Is it to say that whenever we use mathematical induction, we're inevitably admitting Peano axioms for $\Bbb N$ indeed?

Question

From Enderton's mathematical logic book sec 1.1, there is a thing called construction sequence for wffs. For example, $P\wedge Q\to R$ can be thought as $\langle P,~Q,~P\wedge Q,~R,~P\wedge Q\to R\rangle$. And then he used it to prove a theorem, which he called Induction Principle, saying that if a set $S$ of wffs contains primitive sentential symbols and is closed under $\vee,\wedge,~\cdots$ etc, then $S$ is no more or less the set of all wffs.

My problem is that, in his proof he used mathematical induction on the position of the construction sequence. However, does it mean that he implicitly assumed the Peano axioms (of course I especially refers to the mathematical induction axiom)? But when I look closer to this, I somehow feel that the induction used here is very "intuitive" and reflects the human mind ... you know what I mean. So my question is stated blurred as "whenever we use mathematical induction (even if we are not explicitly dealing with a predicate for $\Bbb N$), are we inevitably admitting Peano axioms for $\Bbb N$ indeed?"

Answer 1

Not necessarily.

See Structural induction:

Structural induction is a proof method that is used in mathematical logic, computer science, graph theory, and some other mathematical fields. It is a generalization of mathematical induction over natural numbers.

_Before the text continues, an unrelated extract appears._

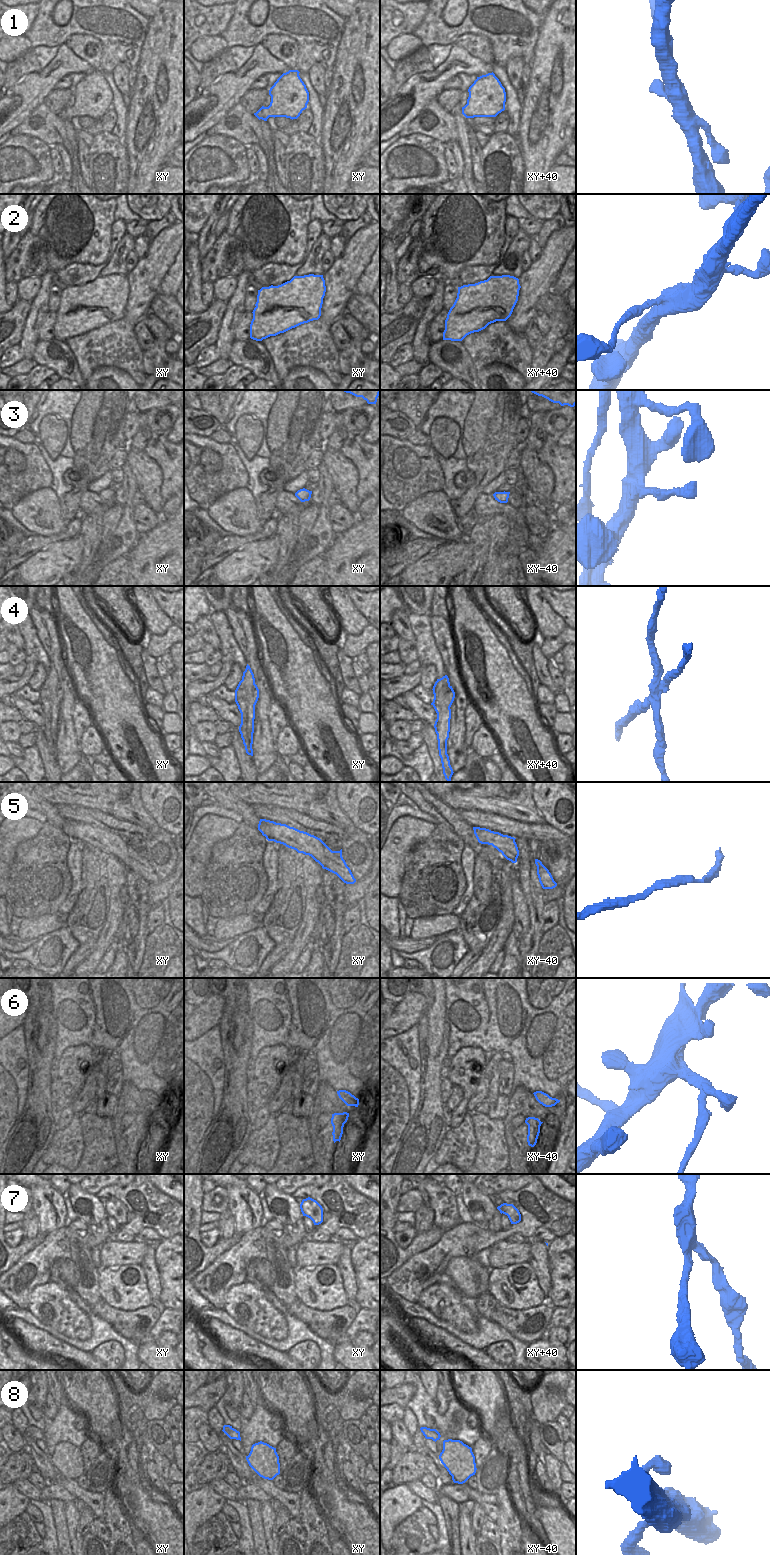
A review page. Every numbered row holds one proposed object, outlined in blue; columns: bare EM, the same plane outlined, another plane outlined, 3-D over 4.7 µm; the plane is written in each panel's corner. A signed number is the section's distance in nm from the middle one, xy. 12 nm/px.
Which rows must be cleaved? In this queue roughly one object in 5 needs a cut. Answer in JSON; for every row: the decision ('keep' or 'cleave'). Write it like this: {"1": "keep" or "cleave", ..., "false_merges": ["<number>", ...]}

Structural induction is used to prove that some proposition $P(x)$ holds for all $x$ of some sort of recursively defined structure, such as formulas, lists, or trees. A well-founded partial order is defined on the structures ("subformula" for formulas, "sublist" for lists, and "subtree" for trees). The structural induction proof is a proof that the proposition holds for all the minimal structures, and that if it holds for the immediate substructures of a certain structure $S$, then it must hold for $S$ also.